***** PAGE EXTRACT

We have six simple treatments using a between-subjects design. To introduce these treatments, consider the following lotteries over three outcomes of monetary payoffs with probabilities as above, i.e., A = (0,1,0), A ∗ = (.01,.89,.10), B = (.89,.11,0), B ∗ = (.90,0,.10). Our three treatments were then as follows:
Treatment HighHyp: Original Allais questions with high hypothetical payoffs of € 0, € 1 million,and € 5 million.
Treatment LowHyp: Allais questions with low hypothetical payoffs of € 0, € 5, and € 25.
Treatment LowReal: Allais questions with low real payoffs of € 0, € 5, and € 25.
Note that the amounts of money we use in these treatments are the same as in Conlisk (1989) with the sole difference that he used dollars instead of euros. For all three treatments we had two sub treatments reversing the order of decisions. As we do not find any order effects in the data we pool the data throughout.
We collected data from a representative sample of the Dutch population. The experiments were conducted by CentERdata—an institute for applied economic and survey research for the social sciences—that is affiliated with Tilburg University in the Netherlands. CentERdata carries out its survey research mainly by using its own panel called CentERpanel. This panel is Internet based and consists of some 2000 households in the Netherlands which form a representative sample of the Dutch population.Footnote 6 One of the advantages of the CentERpanel is that the researcher has access to background information for each panel member such as demographic and financial data. Every weekend, the panel members complete a questionnaire on the Internet from their home.
After logging on to our experiment, panel members were randomly assigned to one of the six different treatments introduced above. After being informed about the nature of the experiment, subjects decided whether or not to participate—as common with many modules of the panel. For participating subjects, the next screen introduced an example of a pair of lotteries (which were referred to as “Options”). Subjects were told that their task would be to express preference for one of the two lotteries and, additionally, how the preferred lottery would be executed.Footnote 7 When subjects indicated that they were ready to start the experiment, they were, in two consecutive screens, presented with their two Allais questions. Only after answering both Allais questions, the two preferred lotteries were played out (by the computer) and subjects were informed about the outcome of their two preferred lotteries. In the treatments with real monetary payments, subjects were paid according to the outcomes in both of their preferred lotteries.Footnote 8
In total 1676 members of the CentERpanel logged on to our experiment. Of the subjects logging on, 1426 (85.1%) subjects decided to participate in our experiment while 250 (14.9%) subjects decided not to participate. Table 1 shows descriptive statistics of our sample. The column labeled “Participation” in Table 1 shows descriptive statistics of participating subjects in each of the three main treatments as well as statistics of subjects who chose not to participate in the experiment. The data in Table 1 is grouped according to gender, age, education, occupation and income. (The column labeled “Violation” shows statistics for participating subjects violating or not violating EUT, respectively, which we will analyze further below. It also contains tests on the role of socioeconomic characteristics for EUT violation which will also be discussed later.)

**********
***** STORED DATA

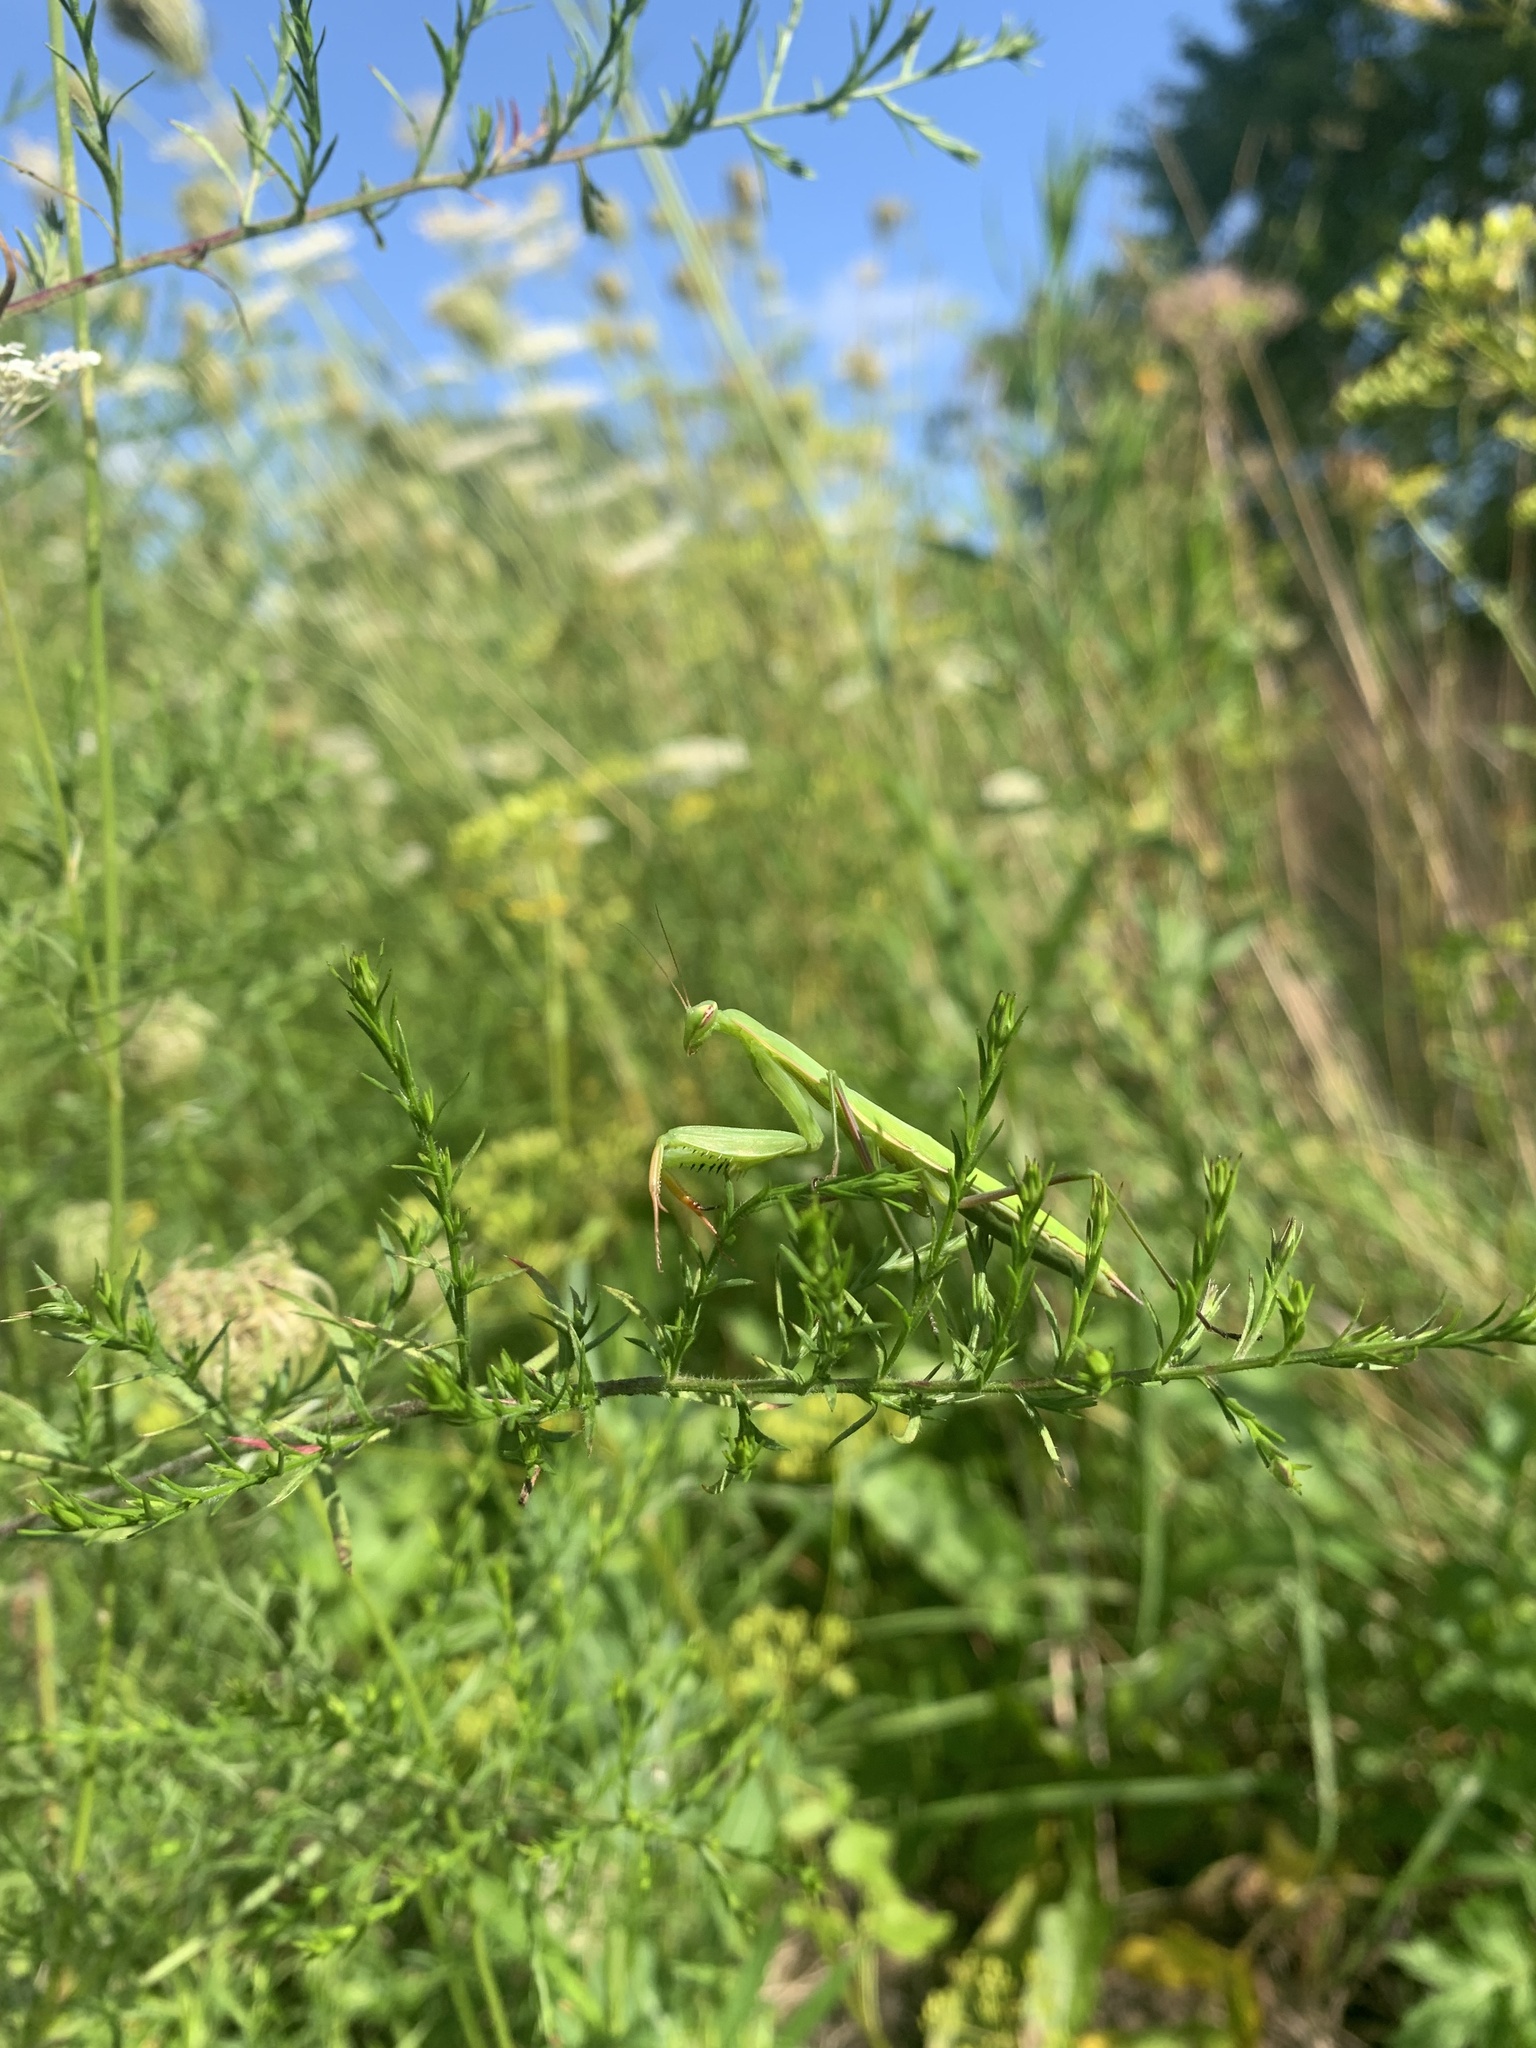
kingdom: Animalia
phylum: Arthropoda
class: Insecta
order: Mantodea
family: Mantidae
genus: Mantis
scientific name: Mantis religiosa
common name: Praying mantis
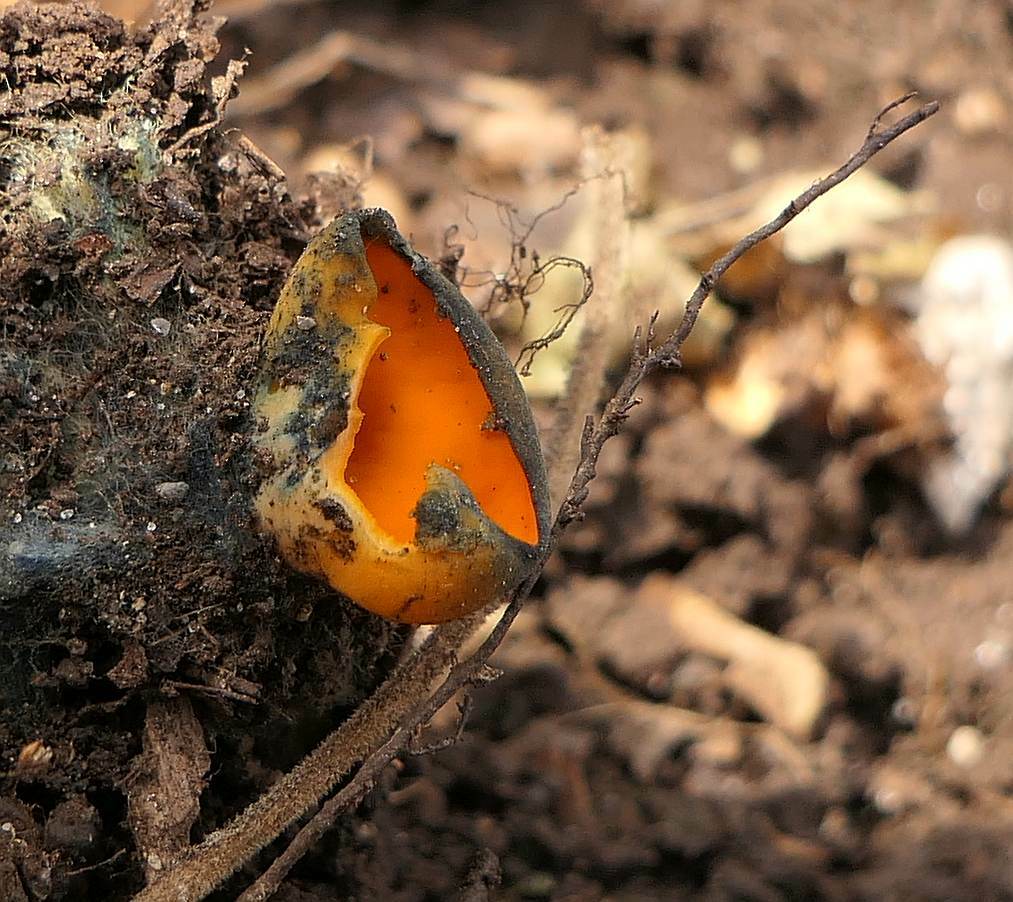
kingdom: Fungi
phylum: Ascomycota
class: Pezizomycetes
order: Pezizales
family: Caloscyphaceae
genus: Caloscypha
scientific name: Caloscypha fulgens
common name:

**********

▸ **REQUIREMENT**:
Carry on the passage about the Allais lottery experiments, starting right after its final sentence.

▸ **THE ANSWER**:
Concentrating on descriptive statistics for participating subjects in Table 1, we note that by and large most variables are relatively identically distributed across treatments. However, in some of the age and income brackets as well as in the category savings account, there is some more variation. A comparison of the descriptive statistics in the columns describing participating subjects with those of non-participating shows that there are no big differences except for the age categories. Basically, older people appear to be a little more reluctant to participate.
Since this causes concern about sample selection problems, we ran for all regressions reported below Heckman (1976) selection models using the variable “Ratio” as one of the exclusion variables. The variable “Ratio” measures the proportion of questionnaires completed by panel members in the three months proceeding our experiment. This variable can be assumed to affect the participation decision but not the decisions taken in the experiment. For none of the regressions we found evidence for a selection bias.Footnote 9
A summary of the experimental results is given in Table 2. The table shows both the absolute frequency of choices (left part) and the relative frequency of choices (right part). As mentioned in the introduction, we will concentrate our analysis on the incidence of subjects’ EUT violation in all treatments. However, we will also shortly answer the question whether violations, once they occur, are systematic.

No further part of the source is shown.